-- PROVIDED TEXT follows --

A symbol/synvolon comes from "syn" = together and a form of "vlepo" = to see. So a symbol is something (implied two or more things) seen together. In the case of the Holy Eucharist, we see both body and blood and bread and wine in the chalice together. Divine/uncreated with the material/created.
For this reason the East has always rejected the teaching (I don't know if it is a doctrine) of transubstantiation that prevails in the Western Church. According to this teaching, the bread and wine become the body and blood and are no longer bread and wine. In the East, both are "seen together" just as in the very incarnation of God, divine/uncreated and human/created are seen together in the person of Jesus, the Christ.
The problem with calling the eucharist or Christ a "symbol" in modern English is that people misunderstand what we mean by it, not knowing the Greek underpinning it. In English, a symbol is "just" a symbol and is void of true substance/essence. For us, in this particular theological usage, it is the opposite. A symbol "holds" two essences together!

-- PROVIDED TEXT concluded --
-- RAW DATA follows --

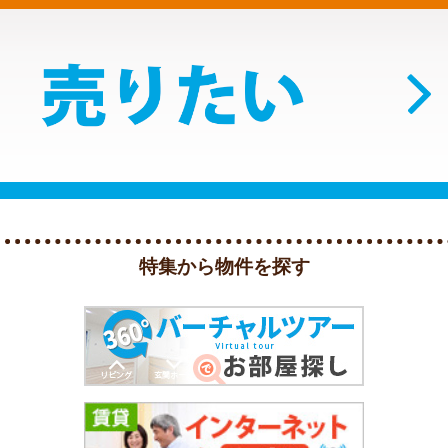
特集から物件を探す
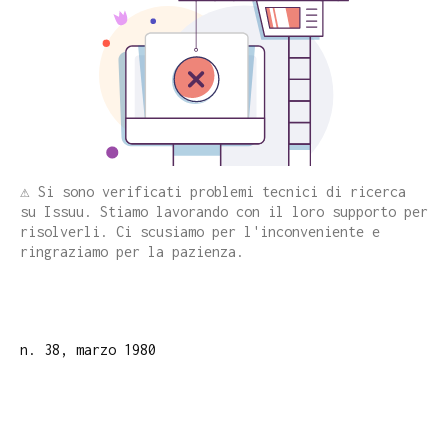
⚠️ Si sono verificati problemi tecnici di ricerca
su Issuu. Stiamo lavorando con il loro supporto per
risolverli. Ci scusiamo per l'inconveniente e
ringraziamo per la pazienza.
n. 38, marzo 1980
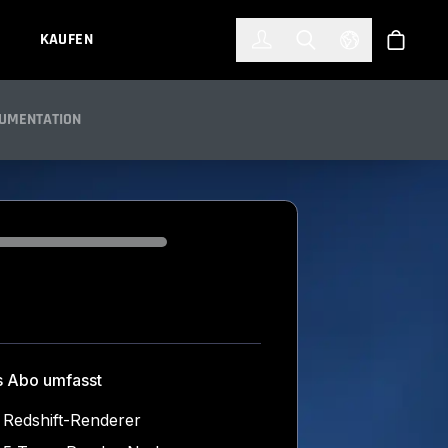
한국어
(KOREAN)
KAUFEN
Anmelden
Toggle Search
Select Languag
Shop
UMENTATION
ding...
s Abo umfasst
Redshift-Renderer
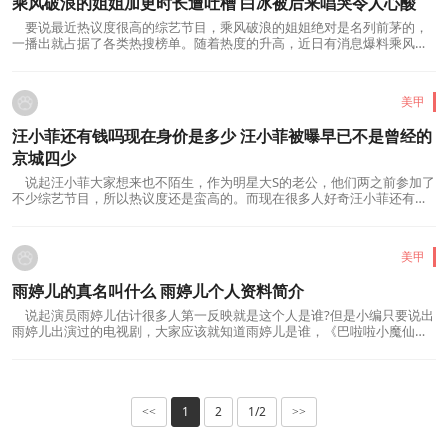
乘风破浪的姐姐加更时长遭吐槽 白冰被后来唱哭令人心酸
要说最近热议度很高的综艺节目，乘风破浪的姐姐绝对是名列前茅的，
一播出就占据了各类热搜榜单。随着热度的升高，近日有消息爆料乘风破
浪的姐姐加更，只是等官方公布了时长之...
美甲
汪小菲还有钱吗现在身价是多少 汪小菲被曝早已不是曾经的
京城四少
说起汪小菲大家想来也不陌生，作为明星大S的老公，他们两之前参加了
不少综艺节目，所以热议度还是蛮高的。而现在很多人好奇汪小菲还有钱
吗身价是多少呢?曾经他有着京城四少的...
美甲
雨婷儿的真名叫什么 雨婷儿个人资料简介
说起演员雨婷儿估计很多人第一反映就是这个人是谁?但是小编只要说出
雨婷儿出演过的电视剧，大家应该就知道雨婷儿是谁，《巴啦啦小魔仙》
是一部陪着我们的童年电视剧，她演的是...
1
2
1/2
<<
>>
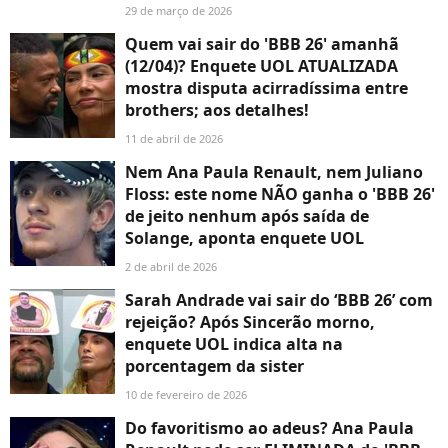
29 de março de 2026
Quem vai sair do 'BBB 26' amanhã
(12/04)? Enquete UOL ATUALIZADA
mostra disputa acirradíssima entre
brothers; aos detalhes!
11 de abril de 2026
Nem Ana Paula Renault, nem Juliano
Floss: este nome NÃO ganha o 'BBB 26'
de jeito nenhum após saída de
Solange, aponta enquete UOL
2 de abril de 2026
Sarah Andrade vai sair do ‘BBB 26’ com
rejeição? Após Sincerão morno,
enquete UOL indica alta na
porcentagem da sister
10 de fevereiro de 2026
Do favoritismo ao adeus? Ana Paula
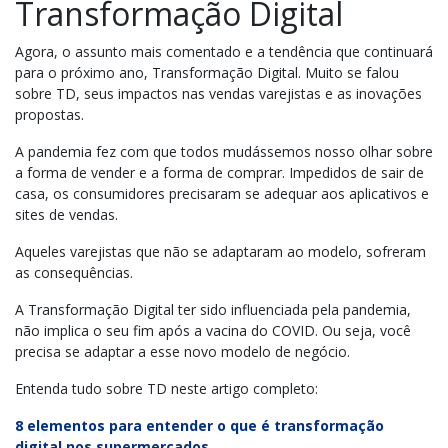
Transformação Digital
Agora, o assunto mais comentado e a tendência que continuará
para o próximo ano, Transformação Digital. Muito se falou
sobre TD, seus impactos nas vendas varejistas e as inovações
propostas.
A pandemia fez com que todos mudássemos nosso olhar sobre
a forma de vender e a forma de comprar. Impedidos de sair de
casa, os consumidores precisaram se adequar aos aplicativos e
sites de vendas.
Aqueles varejistas que não se adaptaram ao modelo, sofreram
as consequências.
A Transformação Digital ter sido influenciada pela pandemia,
não implica o seu fim após a vacina do COVID. Ou seja, você
precisa se adaptar a esse novo modelo de negócio.
Entenda tudo sobre TD neste artigo completo:
8 elementos para entender o que é transformação
digital nos supermercados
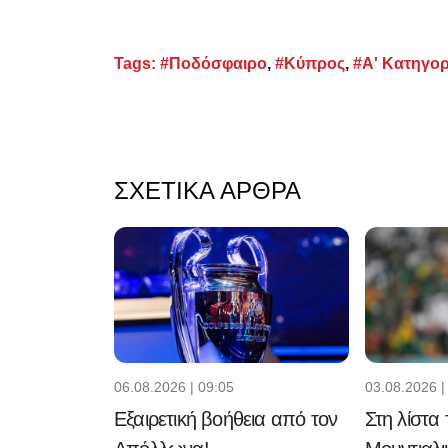
Tags:
#Ποδόσφαιρο
,
#Κύπρος
,
#Α' Κατηγορ
ΣΧΕΤΙΚΆ ΆΡΘΡΑ
06.08.2026 | 09:05
03.08.2026 |
Εξαιρετική βοήθεια από τον
Στη λίστα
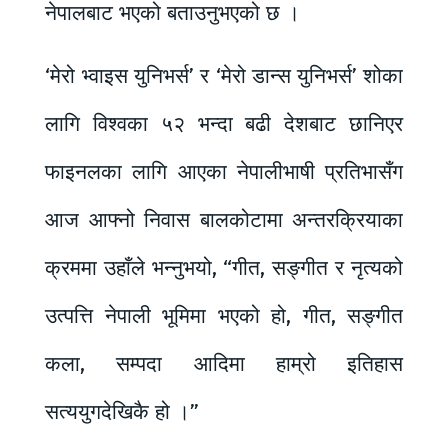
नेपालबाट भएको बताउनुभएको छ ।
‘मेरो भ्वाइस युनिभर्स’ र ‘मेरो डान्स युनिभर्स’ शोका
लागि विश्वका ५२ भन्दा बढी देशबाट छानिएर
फाइनलका लागि आएका नेपालीभाषी प्रतिभासँग
आज आफ्नो निवास बालकोटामा अन्तरक्रियाका
क्रममा उहाँले भन्नुभयो, “गीत, सङ्गीत र नृत्यको
उत्पत्ति नेपाली भूमिमा भएको हो, गीत, सङ्गीत
कला, सम्पदा आदिमा हाम्रो इतिहास
सत्ययुगदेखिकै हो ।”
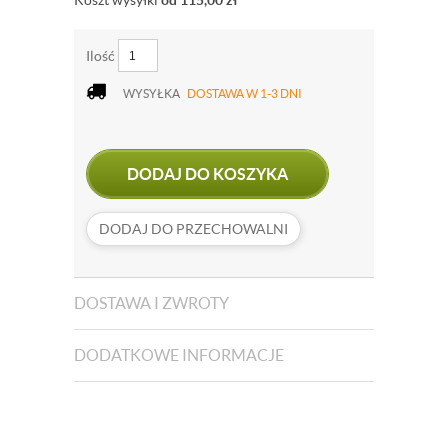
Koszt wysyłki
od 115,00
zł
Ilość
WYSYŁKA
DOSTAWA W 1-3 DNI
DODAJ DO KOSZYKA
DODAJ DO PRZECHOWALNI
DOSTAWA I ZWROTY
DODATKOWE INFORMACJE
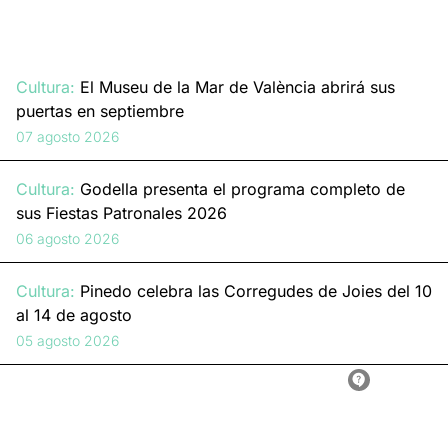
Cultura:
El Museu de la Mar de València abrirá sus
puertas en septiembre
07 agosto 2026
Cultura:
Godella presenta el programa completo de
sus Fiestas Patronales 2026
06 agosto 2026
Cultura:
Pinedo celebra las Corregudes de Joies del 10
al 14 de agosto
05 agosto 2026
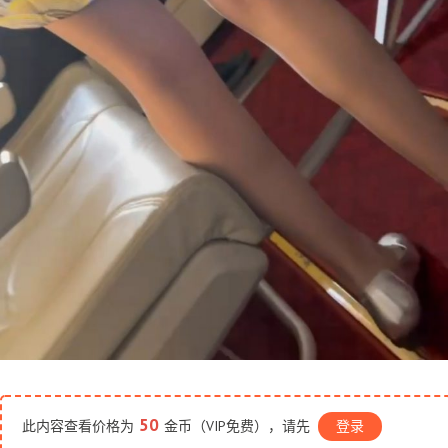
50
此内容查看价格为
金币（VIP免费），请先
登录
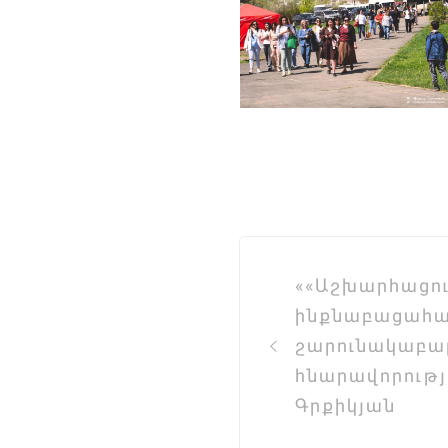
Post
««Աշխարհացու
navigation
ինքնաբացահա
շարունակաբար
հնարավորությո
Գրքիկյան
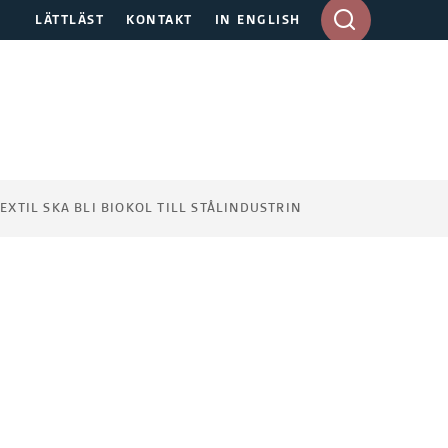
A
LÄTTLÄST
KONTAKT
IN ENGLISH
n
g
e
s
ö
k
o
r
EXTIL SKA BLI BIOKOL TILL STÅLINDUSTRIN
d
i
d
e
s
k
t
o
p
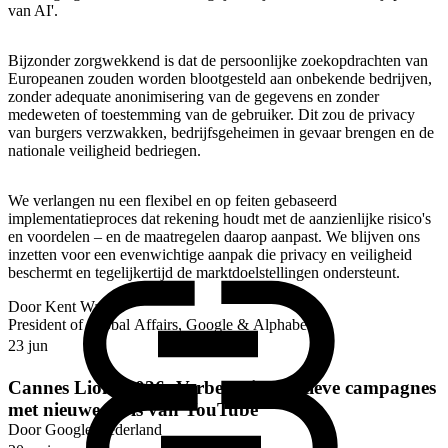
van AI'.
Bijzonder zorgwekkend is dat de persoonlijke zoekopdrachten van
Europeanen zouden worden blootgesteld aan onbekende bedrijven,
zonder adequate anonimisering van de gegevens en zonder
medeweten of toestemming van de gebruiker. Dit zou de privacy
van burgers verzwakken, bedrijfsgeheimen in gevaar brengen en de
nationale veiligheid bedriegen.
We verlangen nu een flexibel en op feiten gebaseerd
implementatieproces dat rekening houdt met de aanzienlijke risico's
en voordelen – en de maatregelen daarop aanpast. We blijven ons
inzetten voor een evenwichtige aanpak die privacy en veiligheid
beschermt en tegelijkertijd de marktdoelstellingen ondersteunt.
Door
Kent Walker
President of Global Affairs, Google & Alphabet
23 jun
Cannes Lions 2026: Verbeter je creatieve campagnes
met nieuwe tools van YouTube
Door
Google Nederland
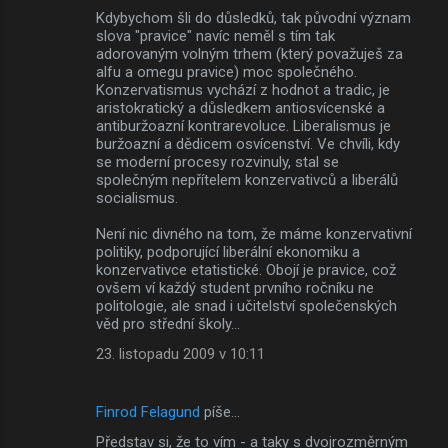
Kdybychom šli do důsledků, tak původní význam
slova "pravice" navíc neměl s tím tak
adorovaným volným trhem (který považuješ za
alfu a omegu pravice) moc společného.
Konzervatismus vychází z hodnot a tradic, je
aristokratický a důsledkem antiosvícenské a
antiburžoazní kontrarevoluce. Liberalismus je
buržoazní a dědicem osvícenství. Ve chvíli, kdy
se moderní procesy rozvinuly, stal se
společným nepřítelem konzervativců a liberálů
socialismus.
Není nic divného na tom, že máme konzervativní
politiky, podporující liberální ekonomiku a
konzervativce etatistické. Obojí je pravice, což
ovšem ví každý student prvního ročníku ne
politologie, ale snad i učitelství společenských
věd pro střední školy...
23. listopadu 2009 v 10:11
Finrod Felagund
píše…
Představ si, že to vím - a taky s dvojrozměrným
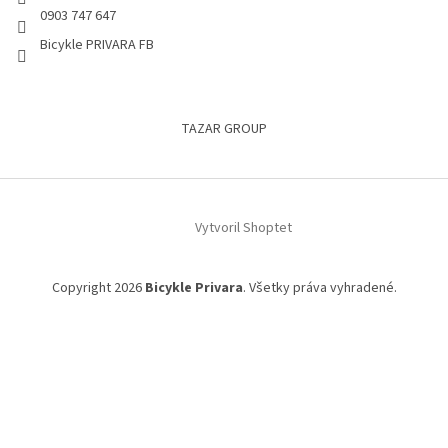
0903 747 647
Bicykle PRIVARA FB
TAZAR GROUP
Vytvoril Shoptet
Copyright 2026
Bicykle Privara
. Všetky práva vyhradené.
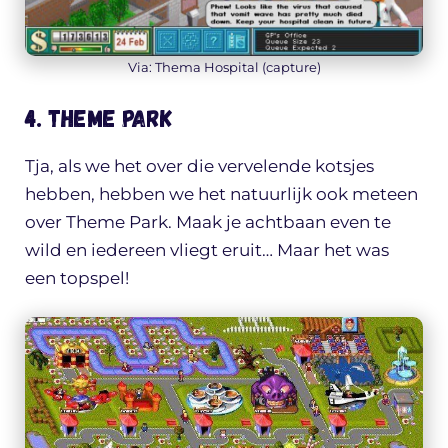
Via: Thema Hospital (capture)
4. Theme Park
Tja, als we het over die vervelende kotsjes
hebben, hebben we het natuurlijk ook meteen
over Theme Park. Maak je achtbaan even te
wild en iedereen vliegt eruit… Maar het was
een topspel!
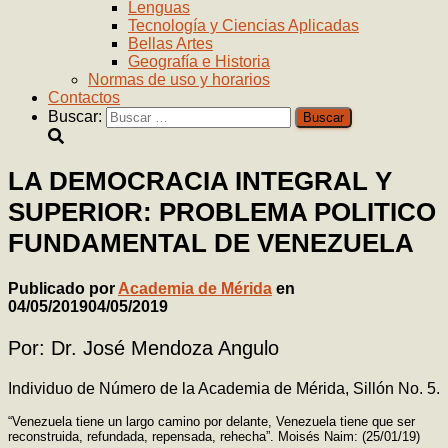
Lenguas
Tecnología y Ciencias Aplicadas
Bellas Artes
Geografía e Historia
Normas de uso y horarios
Contactos
Buscar:
LA DEMOCRACIA INTEGRAL Y
SUPERIOR: PROBLEMA POLITICO
FUNDAMENTAL DE VENEZUELA
Publicado por
Academia de Mérida
en
04/05/2019
04/05/2019
Por: Dr. José Mendoza Angulo
Individuo de Número de la Academia de Mérida, Sillón No. 5.
“Venezuela tiene un largo camino por delante, Venezuela tiene que ser
reconstruida, refundada, repensada, rehecha”. Moisés Naim: (25/01/19)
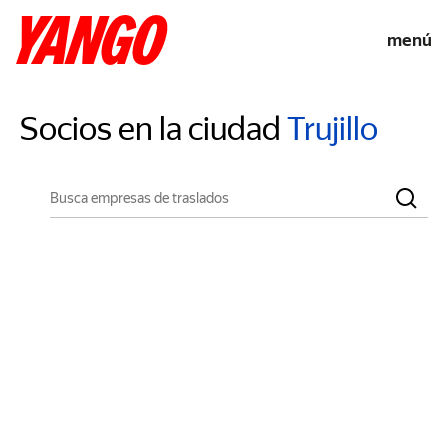
menú
Socios en la ciudad
Trujillo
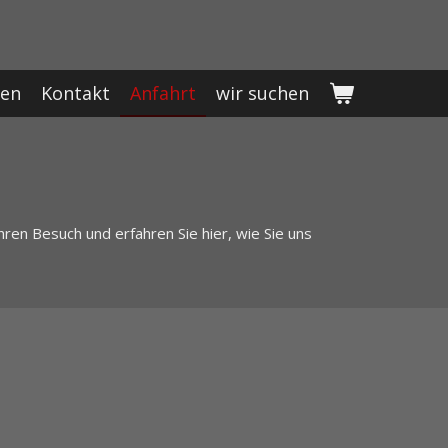
en
Kontakt
Anfahrt
wir suchen
ren Besuch und erfahren Sie hier, wie Sie uns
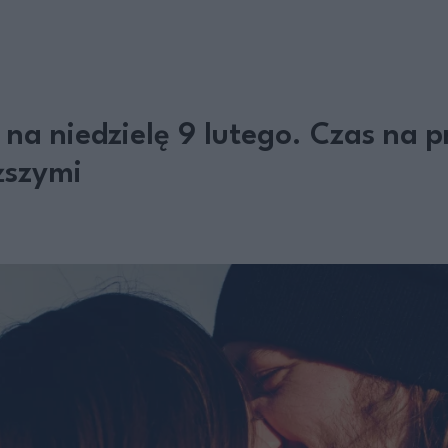
 na niedzielę 9 lutego. Czas na
ższymi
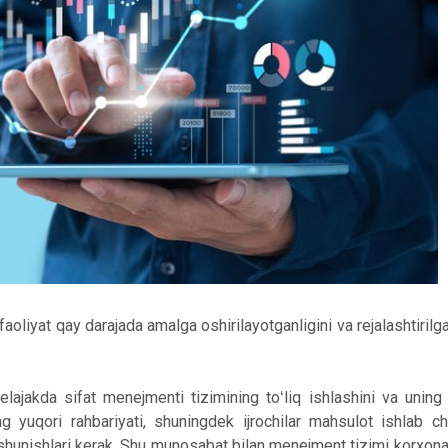
aoliyat qay darajada amalga oshirilayotganligini va rejalashtirilga
lajakda sifat menejmenti tizimining toʻliq ishlashini va uning 
ng yuqori rahbariyati, shuningdek ijrochilar mahsulot ishlab ch
i tushunishlari kerak. Shu munosabat bilan menejment tizimi korxon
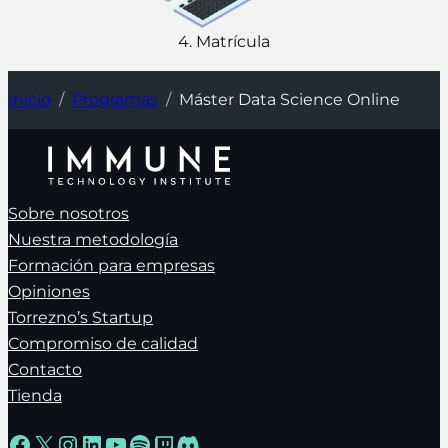
4. Matrícula
Inicio
Programas
Máster Data Science Online
Sobre nosotros
Nuestra metodología
Formación para empresas
Opiniones
Torrezno’s Startup
Compromiso de calidad
Contacto
Tienda
Facebook
X
Instagram
LinkedIn
YouTube
Spotify
Twitch
Discord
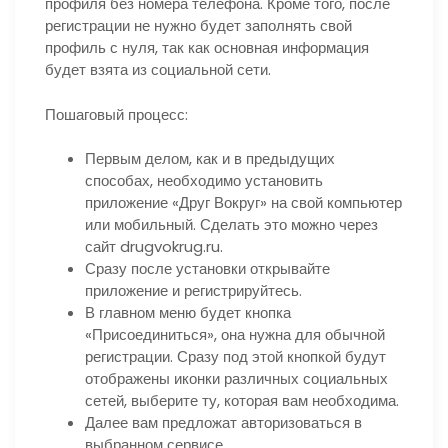
профиля без номера телефона. Кроме того, после
регистрации не нужно будет заполнять свой
профиль с нуля, так как основная информация
будет взята из социальной сети.
Пошаговый процесс:
Первым делом, как и в предыдущих
способах, необходимо установить
приложение «Друг Вокруг» на свой компьютер
или мобильный. Сделать это можно через
сайт drugvokrug.ru.
Сразу после установки открывайте
приложение и регистрируйтесь.
В главном меню будет кнопка
«Присоединиться», она нужна для обычной
регистрации. Сразу под этой кнопкой будут
отображены иконки различных социальных
сетей, выберите ту, которая вам необходима.
Далее вам предложат авторизоваться в
выбранном сервисе.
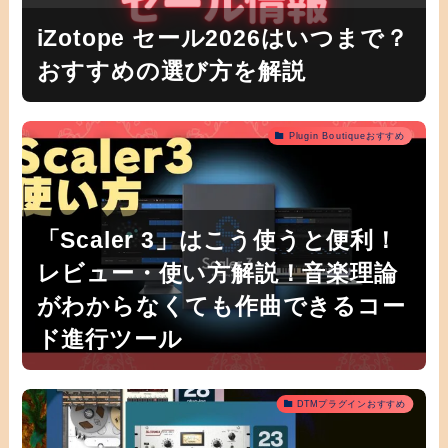
iZotope セール2026はいつまで？
おすすめの選び方を解説
Plugin Boutiqueおすすめ
「Scaler 3」はこう使うと便利！
レビュー・使い方解説！音楽理論
がわからなくても作曲できるコー
ド進行ツール
DTMプラグインおすすめ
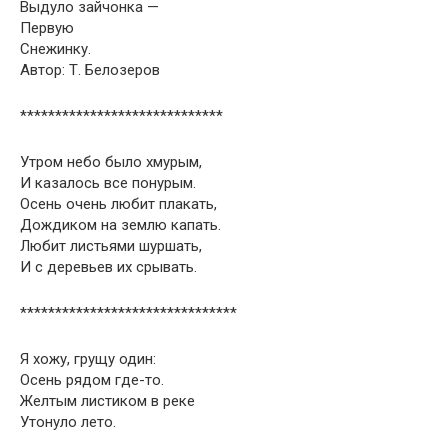
Выдуло зайчонка —
Первую
Снежинку.
Автор: Т. Белозеров
*****************************
Утром небо было хмурым,
И казалось все понурым.
Осень очень любит плакать,
Дождиком на землю капать.
Любит листьями шуршать,
И с деревьев их срывать.
*******************************
Я хожу, грущу один:
Осень рядом где-то.
Желтым листиком в реке
Утонуло лето.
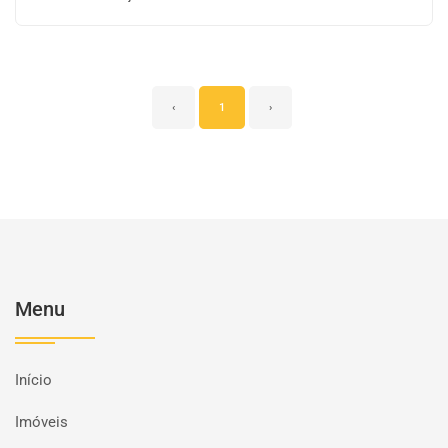
‹
1
›
Menu
Início
Imóveis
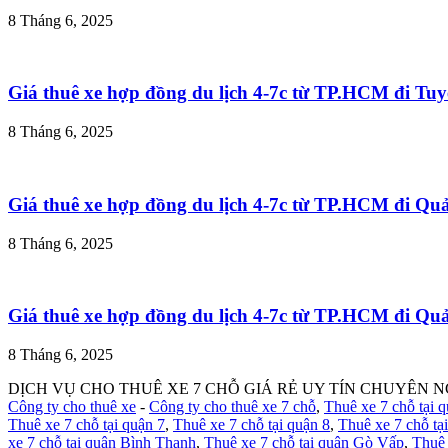
8 Tháng 6, 2025
Giá thuê xe hợp đồng du lịch 4-7c từ TP.HCM đi T
8 Tháng 6, 2025
Giá thuê xe hợp đồng du lịch 4-7c từ TP.HCM đi Q
8 Tháng 6, 2025
Giá thuê xe hợp đồng du lịch 4-7c từ TP.HCM đi Q
8 Tháng 6, 2025
DỊCH VỤ CHO THUÊ XE 7 CHỖ GIÁ RẺ UY TÍN CHUYÊN N
Công ty cho thuê xe
-
Công ty cho thuê xe 7 chỗ
,
Thuê xe 7 chỗ tại 
Thuê xe 7 chỗ tại quận 7
,
Thuê xe 7 chỗ tại quận 8
,
Thuê xe 7 chỗ tạ
xe 7 chỗ tại quận Bình Thạnh
,
Thuê xe 7 chỗ tại quận Gò Vấp
,
Thuê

-- RAW DATA concluded --

▸ YOUR ASSIGNMENT
Transcribe the text on the Greek meaning of "symbol" and the Eucharist word for word, between "For this reason" and "two essences together!", inclusive.

▸ ANSWER TO THE PROBLEM
For this reason the East has always rejected the teaching (I don't know if it is a doctrine) of transubstantiation that prevails in the Western Church. According to this teaching, the bread and wine become the body and blood and are no longer bread and wine. In the East, both are "seen together" just as in the very incarnation of God, divine/uncreated and human/created are seen together in the person of Jesus, the Christ.
The problem with calling the eucharist or Christ a "symbol" in modern English is that people misunderstand what we mean by it, not knowing the Greek underpinning it. In English, a symbol is "just" a symbol and is void of true substance/essence. For us, in this particular theological usage, it is the opposite. A symbol "holds" two essences together!